New Chronic Care Code Could Quickly Boost Revenue

Dec 09, 2014 at 10:00 am by steve

Paul Roller, MD checks on a patient.

Starting in January, one simple code could regularly increase the income for physicians with Medicare patients. The Chronic Care Management (CCM) code will pay out $41.92 once a month in return for physicians and other healthcare professionals spending at least 20 minutes per qualifying patient managing their chronic conditions outside of an office visit.

“The idea is to pay physicians a little extra to manage chronic conditions in between visits,” says Paul Roller, MD, with SeniorCare Geriatric Healthcare Services and Concierge at Home, a service that brings doctors to seniors’ homes. “I’m happy to see CMS [Centers for Medicare and Medicaid Services] coming on board and doing something about chronic care like this. Management is more important than medications.”

The reason for the new code likely lies in preventing costly re-hospitalizations. “I think heart failure patients could be the instigator for all this because that chronic condition, if handled appropriately through a doctor’s office, can prevent a lot of costs, particularly from hospitalizations,” Roller says.

The patients must have at least two chronic conditions, but the services that a practice might perform to qualify for the code are vague, opening up flexibility for how practices might support their patients. For instance with a diabetic patient, the nurse might call to ensure the patient is sticking to their medications and monitoring their blood sugar levels.

Chronic heart condition patients are also a good example. “Because if they weigh themselves every day, then we can tell if they’re retaining fluid and going into acute exacerbation,” Roller says. Calling to check on weight fluctuations would count toward that 20 minutes a month.

“Basically anything you do for that patient that involves those two chronic conditions counts,” Roller says. “It doesn’t have to be direct contact. You could call the pharmacy to oversee their medications.”

For diabetes patients, Roller says, a practice could hold a 20 minute lecture on medication management and bill the $41.92 for each attendee. “If you have 100 patients who qualify, that’s $4,000 more in reimbursements that month,” Roller says.

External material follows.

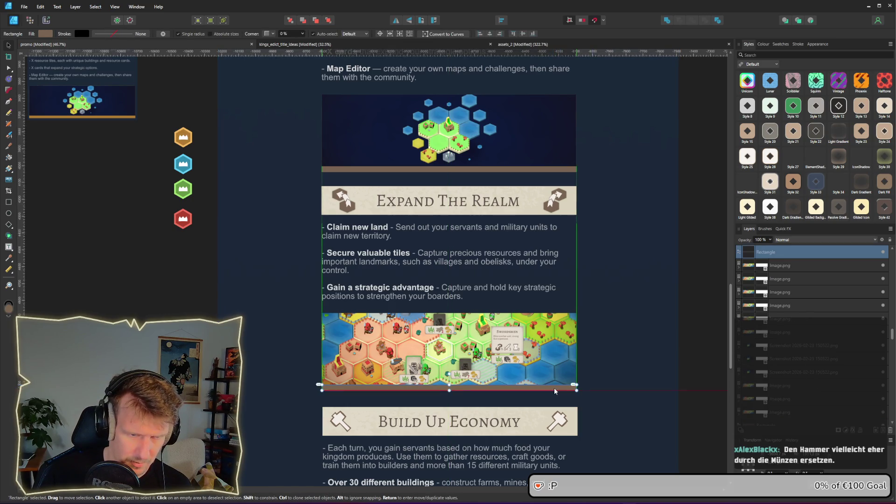
click(583, 387)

Unlike many codes, this one does not restrict interactions to physicians. Nurses or nurse practitioners could, for example, review emails from patients who are sending in their blood sugar levels and then call or email them back to continue on their current medications or schedule an appointment.

“The other thing that’s important to note, is that it doesn’t have to be someone in your practice,” Roller says. “So I or my team could actually do this for other doctors.” Though, until the code definitions are finalized, this could change.

If this flexibility remains, it could open up the revenue stream to physicians or practices who don’t feel they have the resources to pull off a consistent chronic care outreach. Another physician or service could identify the patients and manage and provide the care. “It would not cost you, it provides better care for your patients, and you raise your bottom line,” Roller says.

With a service like this, the reimbursement could be split and the practice would pay the invoice provided by the service or physician. “It doesn’t sound like a lot when you talk about one patient, but if you’re a practice with 200 patients that qualify, that can mean thousands more every month for you,” Roller says.

Right now, both primary care and specialists can use the CCM code, but only one physician gets the reimbursement. “That’s going to create a lot of confusion,” Roller says. “But then heart failure is a great example of why it may be set up like this, because it’s the cardiologist who is mostly going to be dealing with that patient. So it makes sense that they would get the reimbursement.”

Roller thinks this is just the first phase for the CCM code. “I think, right now CMS is seeing if this will work,” Roller says. “And in the next round, they’re going to be a little stricter.” His thought is that Medicare will ultimately want to see specific structure in place to qualify for the reimbursement, like a dedicated healthcare advocate to manage the outreach.

Because of the pervasive sense in the medical community of this being a trial and also part of the tenuous Affordable Care Act, physicians may be distrustful of utilizing the new code. “I think the perception could be that it’s too difficult to track and too cumbersome to bill, and Medicare may not pay you anyway,” Roller says. “But I feel if it’s done properly, doctors could see a nice bonus every month for doing what we’re already doing.”